** Opening Records provided block **

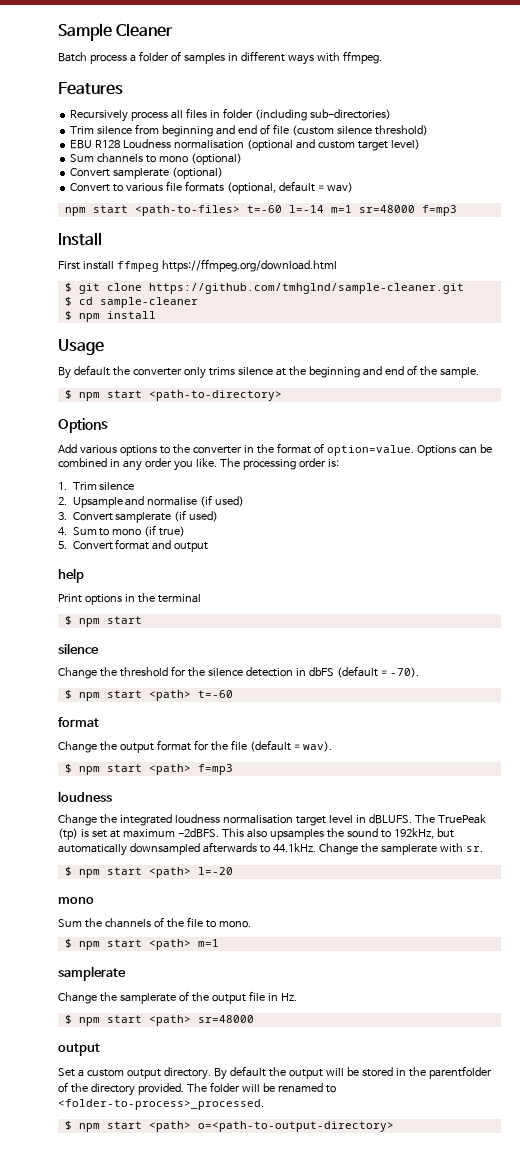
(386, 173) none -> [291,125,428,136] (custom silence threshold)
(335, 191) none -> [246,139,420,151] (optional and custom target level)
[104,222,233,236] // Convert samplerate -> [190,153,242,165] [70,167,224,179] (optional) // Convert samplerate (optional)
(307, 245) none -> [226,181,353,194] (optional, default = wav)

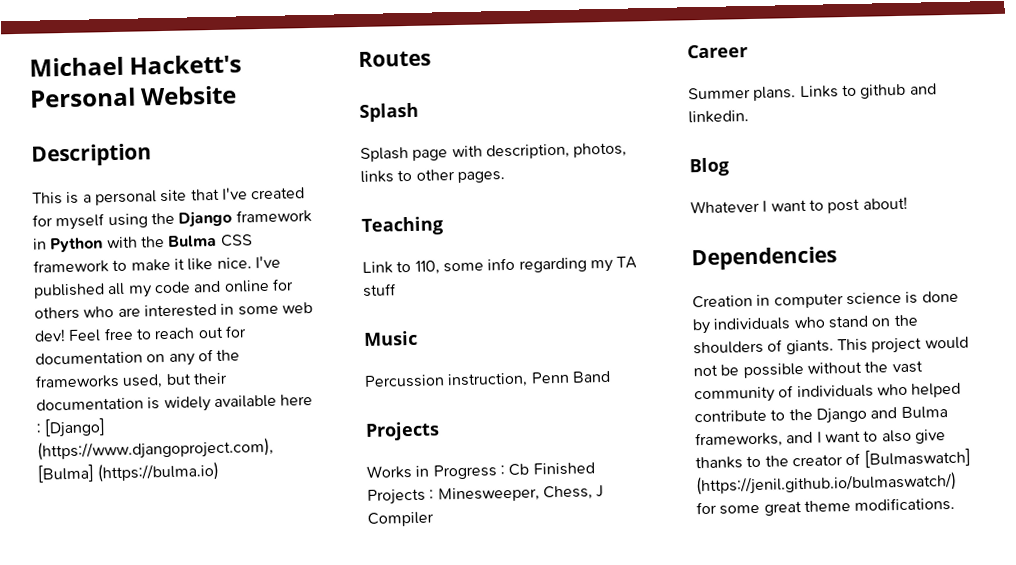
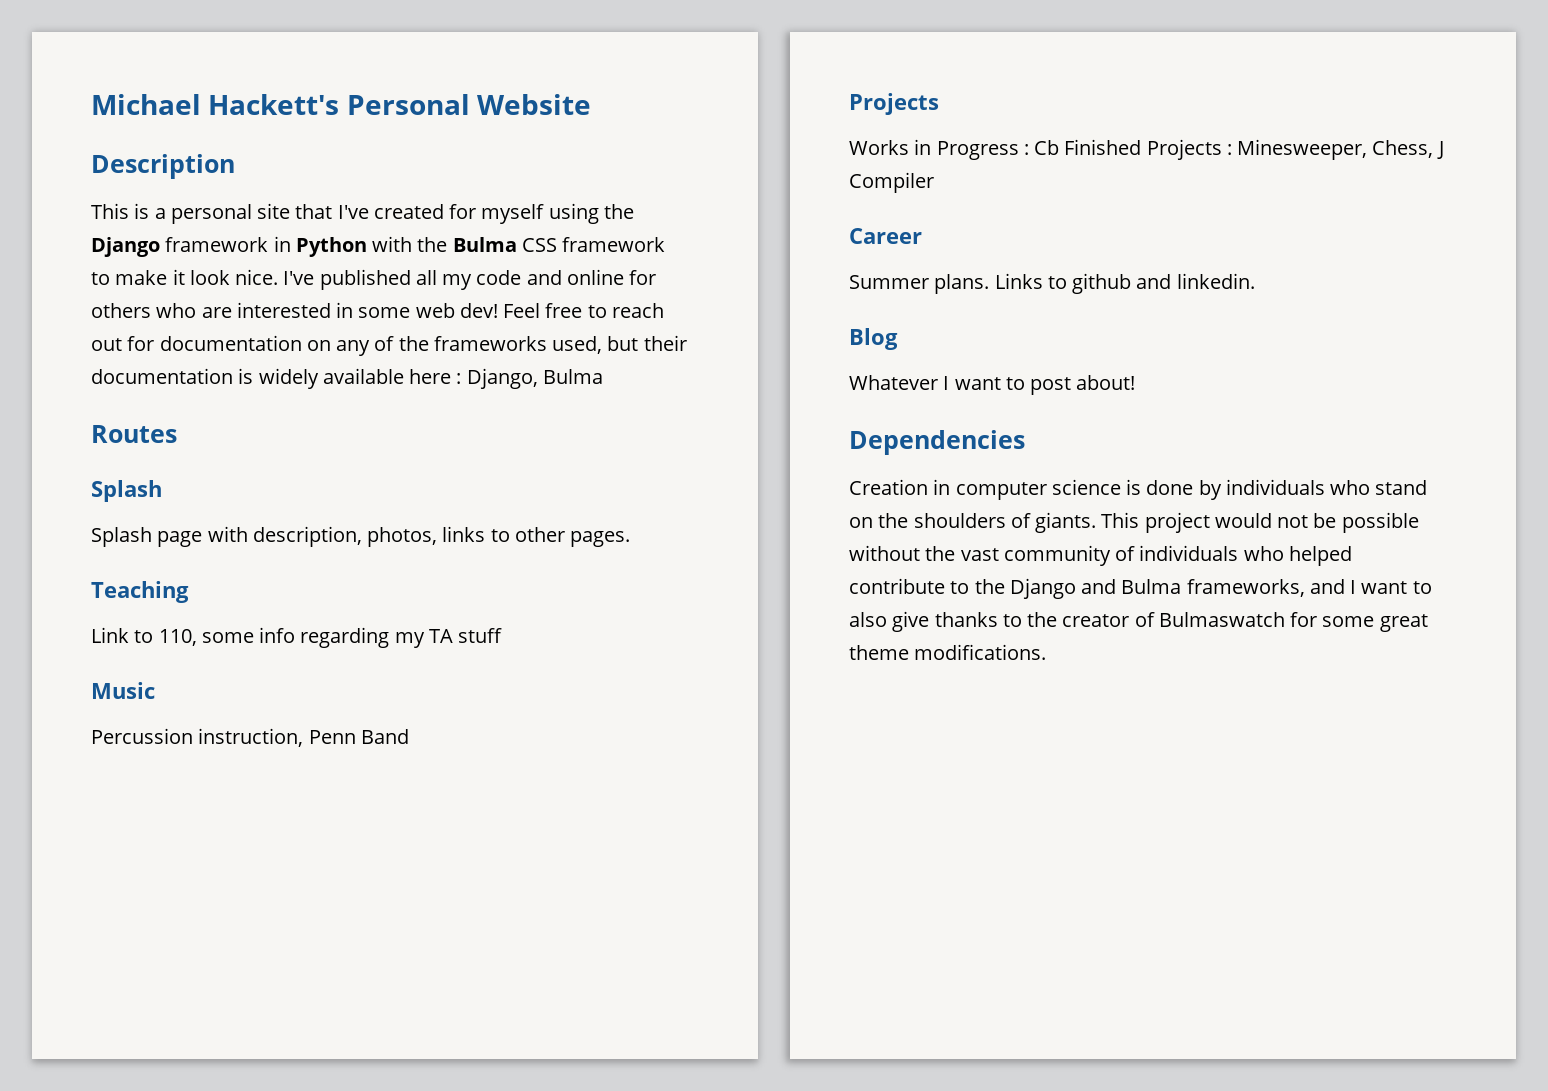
[187,258,214,271] like -> [189,270,230,285] look
[44,418,107,438] [37,437,274,461] [37,461,220,483] [Django] (https://www.djangoproject.com), [Bulma] (https://bulma.io) -> [466,368,603,389] Django, Bulma
[863,448,971,468] [696,471,957,496] [Bulmaswatch] (https://jenil.github.io/bulmaswatch/) -> [1158,612,1285,627] Bulmaswatch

** Closing Records provided block **

» **Work instructions**
Whenever the string "https" shows up in a line of the records, copy that line.

» **Solution to this task**
[44,418,107,438] [37,437,274,461] [37,461,220,483] [Django] (https://www.djangoproject.com), [Bulma] (https://bulma.io) -> [466,368,603,389] Django, Bulma
[863,448,971,468] [696,471,957,496] [Bulmaswatch] (https://jenil.github.io/bulmaswatch/) -> [1158,612,1285,627] Bulmaswatch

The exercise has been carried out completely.